Companies are usually candid about the reasons for introducing a VRS and the following are communicated clearly to the employees about the scheme being introduced;

  • The reasons for the downsizing
  • The eligibility criteria for the scheme.
  • The age limit and the minimum service period of employees who can apply for the scheme.
  • The benefits that are offered to the employees who offer to retire voluntarily.
  • The rights of the employer to accept or reject any application for voluntary retirement.
  • The date up to which the scheme is open.
  • The income tax benefits and income tax incidence related to the scheme.
  • employees who opt for the scheme and accept the benefits shall not be eligible in future for employment in the organisation.

Management’s discretion –

Even though taking up voluntary retirement by availing voluntary retirement scheme of an establishment is based entirely upon an employee’s decision and there is no compulsion involved, managements usually retain certain rights in the interest of business; Managements retain the discretion to accept or reject the application of an employee under VRS so that they can retain people with appropriate skills. Since crucial manpower is an asset to any organization, most organisations will retain the right to decide whether to grant VRS to an applicant or not. Further, Managements also retain the discretion to withdraw the scheme before the declared date.

Compensation –

All organizations have their own formulae to compute compensation under VRS and most organisations offer attractive terms under their VRS so that the most number of targeted employees are attracted, however, statistics have indicated that higher amounts of compensation under VRS, thus making the scheme more attractive, does not always ensure the success of VRS and further, very low amounts may also lead to non-acceptance of the scheme. One of the common methods to make a VRS attractive has been to compensate employees for their remaining period of service.

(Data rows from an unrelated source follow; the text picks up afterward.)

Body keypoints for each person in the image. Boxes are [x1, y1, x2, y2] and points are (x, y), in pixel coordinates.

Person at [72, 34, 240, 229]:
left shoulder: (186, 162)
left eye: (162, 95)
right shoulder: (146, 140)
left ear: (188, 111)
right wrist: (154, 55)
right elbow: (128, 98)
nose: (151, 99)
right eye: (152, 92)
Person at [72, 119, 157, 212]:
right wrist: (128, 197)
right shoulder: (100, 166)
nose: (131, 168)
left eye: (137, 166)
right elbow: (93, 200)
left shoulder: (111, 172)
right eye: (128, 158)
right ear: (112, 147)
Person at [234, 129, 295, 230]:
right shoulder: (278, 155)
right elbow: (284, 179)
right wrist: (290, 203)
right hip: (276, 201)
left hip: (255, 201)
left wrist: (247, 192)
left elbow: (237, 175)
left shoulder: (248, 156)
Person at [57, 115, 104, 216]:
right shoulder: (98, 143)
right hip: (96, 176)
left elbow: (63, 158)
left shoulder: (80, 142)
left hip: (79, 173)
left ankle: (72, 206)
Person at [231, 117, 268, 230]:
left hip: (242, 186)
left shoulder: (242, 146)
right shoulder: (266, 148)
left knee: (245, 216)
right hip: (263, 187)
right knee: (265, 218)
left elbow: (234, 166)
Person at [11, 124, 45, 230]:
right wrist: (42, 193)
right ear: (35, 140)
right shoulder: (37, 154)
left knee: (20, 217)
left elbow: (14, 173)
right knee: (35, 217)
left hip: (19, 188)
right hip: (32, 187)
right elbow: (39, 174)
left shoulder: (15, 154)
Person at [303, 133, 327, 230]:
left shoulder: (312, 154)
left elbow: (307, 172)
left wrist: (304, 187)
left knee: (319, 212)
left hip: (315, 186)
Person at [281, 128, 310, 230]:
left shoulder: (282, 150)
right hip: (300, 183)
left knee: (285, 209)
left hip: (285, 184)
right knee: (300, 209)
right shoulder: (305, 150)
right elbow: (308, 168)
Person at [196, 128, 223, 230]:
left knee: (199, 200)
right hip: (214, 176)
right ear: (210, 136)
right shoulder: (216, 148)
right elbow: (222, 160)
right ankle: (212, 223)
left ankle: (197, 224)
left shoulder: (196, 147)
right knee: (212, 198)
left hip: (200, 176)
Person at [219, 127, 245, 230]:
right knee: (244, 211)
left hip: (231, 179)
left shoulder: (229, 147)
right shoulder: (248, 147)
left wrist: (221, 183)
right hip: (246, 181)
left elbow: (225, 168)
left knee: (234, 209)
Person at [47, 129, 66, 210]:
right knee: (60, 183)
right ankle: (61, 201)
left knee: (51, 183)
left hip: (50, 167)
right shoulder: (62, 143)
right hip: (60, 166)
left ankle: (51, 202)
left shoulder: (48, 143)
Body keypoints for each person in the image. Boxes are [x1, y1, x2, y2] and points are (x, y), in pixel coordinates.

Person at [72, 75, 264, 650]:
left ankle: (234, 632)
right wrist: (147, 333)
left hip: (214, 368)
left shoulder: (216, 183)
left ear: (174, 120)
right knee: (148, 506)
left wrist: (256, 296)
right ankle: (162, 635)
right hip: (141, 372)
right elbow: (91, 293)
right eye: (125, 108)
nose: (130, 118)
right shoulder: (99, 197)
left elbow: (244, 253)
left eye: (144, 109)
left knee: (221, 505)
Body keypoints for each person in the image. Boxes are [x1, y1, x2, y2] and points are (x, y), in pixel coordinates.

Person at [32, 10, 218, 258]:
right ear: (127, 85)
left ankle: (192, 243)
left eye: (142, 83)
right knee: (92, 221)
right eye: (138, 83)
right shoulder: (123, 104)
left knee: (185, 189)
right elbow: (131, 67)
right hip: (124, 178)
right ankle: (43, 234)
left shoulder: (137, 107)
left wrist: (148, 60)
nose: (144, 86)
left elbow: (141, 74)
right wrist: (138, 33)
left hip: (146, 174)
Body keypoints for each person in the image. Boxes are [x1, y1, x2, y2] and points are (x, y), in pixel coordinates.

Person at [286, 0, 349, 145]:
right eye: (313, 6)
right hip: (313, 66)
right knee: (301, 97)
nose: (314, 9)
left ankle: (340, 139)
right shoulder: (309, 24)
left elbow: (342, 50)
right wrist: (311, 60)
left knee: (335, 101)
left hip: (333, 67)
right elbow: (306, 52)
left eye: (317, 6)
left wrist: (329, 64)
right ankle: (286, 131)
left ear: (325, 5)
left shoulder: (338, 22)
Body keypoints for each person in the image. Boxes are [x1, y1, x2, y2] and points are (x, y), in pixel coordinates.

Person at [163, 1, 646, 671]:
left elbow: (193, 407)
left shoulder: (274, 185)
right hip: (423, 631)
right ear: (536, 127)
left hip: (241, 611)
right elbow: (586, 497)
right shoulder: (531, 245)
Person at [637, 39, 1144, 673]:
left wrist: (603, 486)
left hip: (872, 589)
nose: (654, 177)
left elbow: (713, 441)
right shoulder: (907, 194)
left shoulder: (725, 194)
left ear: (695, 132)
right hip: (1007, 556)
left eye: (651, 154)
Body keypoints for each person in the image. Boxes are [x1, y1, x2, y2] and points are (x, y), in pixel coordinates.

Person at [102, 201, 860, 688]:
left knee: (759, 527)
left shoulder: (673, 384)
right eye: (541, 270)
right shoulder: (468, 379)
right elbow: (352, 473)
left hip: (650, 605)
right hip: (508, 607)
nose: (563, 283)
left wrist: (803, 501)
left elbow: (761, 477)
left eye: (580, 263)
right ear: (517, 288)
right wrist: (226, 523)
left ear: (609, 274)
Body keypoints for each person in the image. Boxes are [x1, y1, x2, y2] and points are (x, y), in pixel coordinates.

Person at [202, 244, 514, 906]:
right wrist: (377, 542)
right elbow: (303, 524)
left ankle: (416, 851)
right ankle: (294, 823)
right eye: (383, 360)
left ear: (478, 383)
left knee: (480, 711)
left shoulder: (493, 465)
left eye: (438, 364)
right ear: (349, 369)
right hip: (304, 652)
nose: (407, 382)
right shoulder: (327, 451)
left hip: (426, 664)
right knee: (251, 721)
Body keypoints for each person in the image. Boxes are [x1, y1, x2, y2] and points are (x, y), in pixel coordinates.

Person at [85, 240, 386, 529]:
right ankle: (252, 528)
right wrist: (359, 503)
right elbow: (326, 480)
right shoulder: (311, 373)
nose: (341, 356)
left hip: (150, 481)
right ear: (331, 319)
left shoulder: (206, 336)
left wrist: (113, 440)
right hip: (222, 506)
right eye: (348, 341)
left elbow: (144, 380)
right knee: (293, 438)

Important pointers with regard to implementation of VRS-

  • Transparent and proactive communication by senior managers is essential before the announ-cement of VRS regarding the economic climate, health of the organization and the need for manpower trimming.
  • The management must actively explore all other alternatives to manpower reduction and make attempts to explore the possibilities to retain the employees productively. Some companies are known to have introduced new products and services just to be able to retain their employees.
  • It is usually not an easy task to arrange for funds for a VRS. This is where banks and financial institutions become relevant as they provide companies with the finances to implement such schemes. Government owned organisations or establishments belonging to large business house receive support from the Government or the owner of the business on implementing VRS to enhance the performance of the organizations.

Demerits of VRS –

  • To a certain extent introducing a VRS may create fear, a sense of uncertainty among employees.
  • Sometimes the severance costs are’ heavy and outweigh the possible gains.
  • Trade unions generally protest the operation of such schemes and may cause disturbance in normal operations though such protests are mostly superficial.
  • Some of the good, capable and competent employees may also apply for separation which may cause embarrassment to the management.

Every VRS scheme is unique, for a scheme to be successful, it has to be strategically planned and well communicated. Its procedure and reasons for introduction must be discussed with all management staff including top management. The scheme should be transparent, fair and open to debate, in order to develop employee trust. Companies should keep the scheme open for appropriate time so that the organizations as well as the employees get enough time to take the decision. Managements should be careful that the crucial manpower is not allowed to go out and must decide the target category of employees for VRS very carefully.